Submitted By: | javaguru |

Fun: | (2.4) |

Difficulty: | (3.16) |

Two mathematicians, Rex and Ralph, have an ongoing competition to stump each other. Frustrated that Ralph was able to so easily figure out his last question, Rex is certain this one won't be so easy. He tells Ralph he's thinking of a number.

"The numbers one less and one more than the number are both the product of five prime numbers. The three numbers together have thirteen prime factors, all different. The sum of the prime factors of the number is 1400."

"OK," says Ralph after a moment. "That's probably enough information to find the number with a brute-force search, is that what you expect me to do?"

"No, no, no," replies Rex. "I don't want you to do anything as inelegant as that. Here's some more information."

"The digital sum of each of the number's prime factors is prime, as is digital sum of the product of these sums. In fact, if you the reverse the digits in the product's digital sum you get a different prime number that is the digital sum of the number I'm thinking of."

Ralph takes out a pad of paper and starts jotting down some notes.

"The middle two digits in the number are its only prime digits and the number formed by the middle two digits is also prime. The number formed by the first three digits in the number is prime and its digital sum is also prime. In fact, the digital sum of the digital sum, and the digital sum of the digital sum of the digital sum of the first three numbers are also both prime."

» **Required work**
A – According to the puzzle text, what is the sum of the prime factors of the number Rex is thinking of?
B – Reproduce the passage of the puzzle text from "Difficulty: | (3.16)" up to and including "of a number.".
The listing has no connection to the puzzle text.

» **Listing**
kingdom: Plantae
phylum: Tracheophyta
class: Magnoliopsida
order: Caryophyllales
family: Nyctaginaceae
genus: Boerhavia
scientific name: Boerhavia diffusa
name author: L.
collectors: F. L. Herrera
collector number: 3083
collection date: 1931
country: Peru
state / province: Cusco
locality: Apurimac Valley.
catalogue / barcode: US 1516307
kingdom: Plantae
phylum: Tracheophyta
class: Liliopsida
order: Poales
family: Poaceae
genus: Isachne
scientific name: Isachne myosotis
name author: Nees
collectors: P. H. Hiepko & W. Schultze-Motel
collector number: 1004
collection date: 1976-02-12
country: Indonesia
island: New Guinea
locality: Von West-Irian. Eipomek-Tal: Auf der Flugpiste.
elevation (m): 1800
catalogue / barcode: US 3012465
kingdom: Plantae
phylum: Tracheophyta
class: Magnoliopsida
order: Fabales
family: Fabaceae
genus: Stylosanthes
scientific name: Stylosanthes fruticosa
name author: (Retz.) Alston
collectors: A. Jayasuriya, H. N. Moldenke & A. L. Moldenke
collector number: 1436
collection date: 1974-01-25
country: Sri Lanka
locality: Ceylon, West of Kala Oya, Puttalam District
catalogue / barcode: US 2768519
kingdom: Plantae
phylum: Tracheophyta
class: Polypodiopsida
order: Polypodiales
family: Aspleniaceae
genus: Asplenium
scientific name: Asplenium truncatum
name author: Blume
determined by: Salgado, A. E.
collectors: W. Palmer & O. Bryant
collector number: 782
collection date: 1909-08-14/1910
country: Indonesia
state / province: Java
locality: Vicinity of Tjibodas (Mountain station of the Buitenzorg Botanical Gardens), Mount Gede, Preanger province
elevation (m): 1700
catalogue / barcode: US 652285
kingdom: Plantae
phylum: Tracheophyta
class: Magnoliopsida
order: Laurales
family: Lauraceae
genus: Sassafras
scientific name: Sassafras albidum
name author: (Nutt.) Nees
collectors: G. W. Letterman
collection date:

» **Final results**
A – 1400

B –
Difficulty: | (3.16) |

Two mathematicians, Rex and Ralph, have an ongoing competition to stump each other. Frustrated that Ralph was able to so easily figure out his last question, Rex is certain this one won't be so easy. He tells Ralph he's thinking of a number.